Visualise your ideas and your plans. ViewBuild Professional is suitable for residential, commercial and industrial construction projects.
Includes hundreds of context objects and a construction materials library that you can extend with your own digital camera. Explore shadow mapping in any country of the world and produce high-resolution output images for printed 'artists impressions'.
PDF Instruction manual and 90-minute training DVD included.
Website: www.ViewBuild.co.nz
Product reviews...
After playing with the basic version previously and finding it a heck of a steep learning curve, I wasn't too sure if I was going to be able to drive this beastie... so I sat down with the tutorial DVD and the help file, and spent a few weeks going through it over and over... this gave me a headache, but also a great grounding in how the programme works.
So, with a renewed sense of empowerment, I opened a previously built model file, I dived right in to the new features... and promptly got lost. So, back to my copious notes, and after a few more minutes of head-scratching, and a few symbolic-logic doodles to try and figure out the 'wheres and whyfors' of things, I was soon back to building.
Basically, this version is a few steps up from the other version, with some added enhancements, naturally.
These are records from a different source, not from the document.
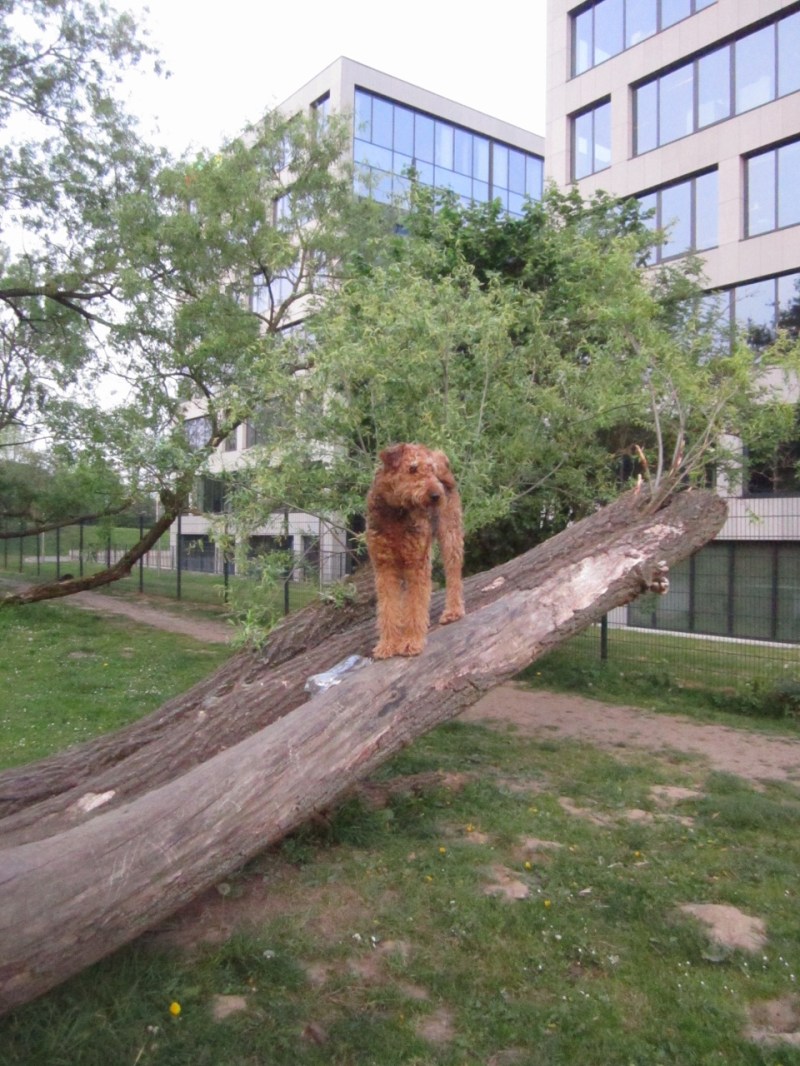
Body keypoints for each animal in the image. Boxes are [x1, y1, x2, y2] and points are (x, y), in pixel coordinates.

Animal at [366, 443, 465, 658]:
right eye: (412, 468)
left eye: (430, 469)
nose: (436, 495)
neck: (396, 512)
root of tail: (442, 462)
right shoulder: (384, 566)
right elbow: (388, 608)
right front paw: (388, 644)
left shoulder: (417, 564)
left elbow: (415, 606)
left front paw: (411, 642)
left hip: (450, 536)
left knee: (454, 576)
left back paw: (453, 611)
The major enhancement is the cluster of animation tools... primary amongst them the Path Tool and it's associated animation features. These allow you to take your models into the 4th dimension, time. For example... take a model of a car, add a motion path along the road and into the garage... but hang on, isn't there a door in the way?
So, you set a path point located at the end of the driveway, and write a little action script that pauses the motion of the car long enough to run another little script that animates the door to swing up and open. When the pause is over, the car resumes it's motion into the now open garage. Want to get really fancy? Set the final point of the car's path as an action script trigger to run an animation of the door closing again. This took quite a bit of trial and error, and a few handfuls of pulled out hair (-ouch-) to figure out, but by the end of it I had a nifty little script. I was then able to enhance things by adding an external light to the house that was triggered in the door-opening script, so that as the car pulled up, the lights came on and then the door started to open.
After that, I had a lot of fun... making little animations of planes flying low overhead and dropping assorted objects, (yes, including kitchen sinks ), traffic intersections with lights that changed as cars approached... that kind of thing. Quite basic, but lots of fun.
However, this is where my biggest gripe with the programme also revealed itself... You see, the object library comes with some pre-defined cars, one of which I selected to use in animations... the problem was that as soon as I 'attached' it to a motion path... it started to travel SIDEWAYS! The car's axes were aligned such that the motion path ran through the doors, rather than the hood-to-boot axis. Despite much adjusting of the object, including using all of the inbuilt mirror/flip axis tools... in the end I had to export the object as a DXF mesh and do some nasty editting work to re-align the object so that it moved correctly.
One of the other 'extras' is the landscaping 'contour' tools, which allow you to adjust the land heights and contours. This is quite a stunning tool, but I admit I couldn't really get used to using it, so ended up making only minor use of it to create gentle slopes that didn't intersect with buildings at all.
Another major feature is the hugely expanded object and texture libraries... all of which can be expanded and enhanced by your own efforts... a majorly useful feature, well worth the extra $80.00 if nothing else is. The extra resolution you can output is another biggie, but let's face it... even the 'sketch' version saves out some pretty high-res images that are suitable for a number of uses.
Overall, this is by far the better package, but it's extra features requires some very intense learning... what you gain in features you lose in ease of use so for me it pretty much evened out as good as the other version. However, with a new 'super' version on the horizon, this is looking to become the 'entry level' version anyways, so you may as well get started on this one.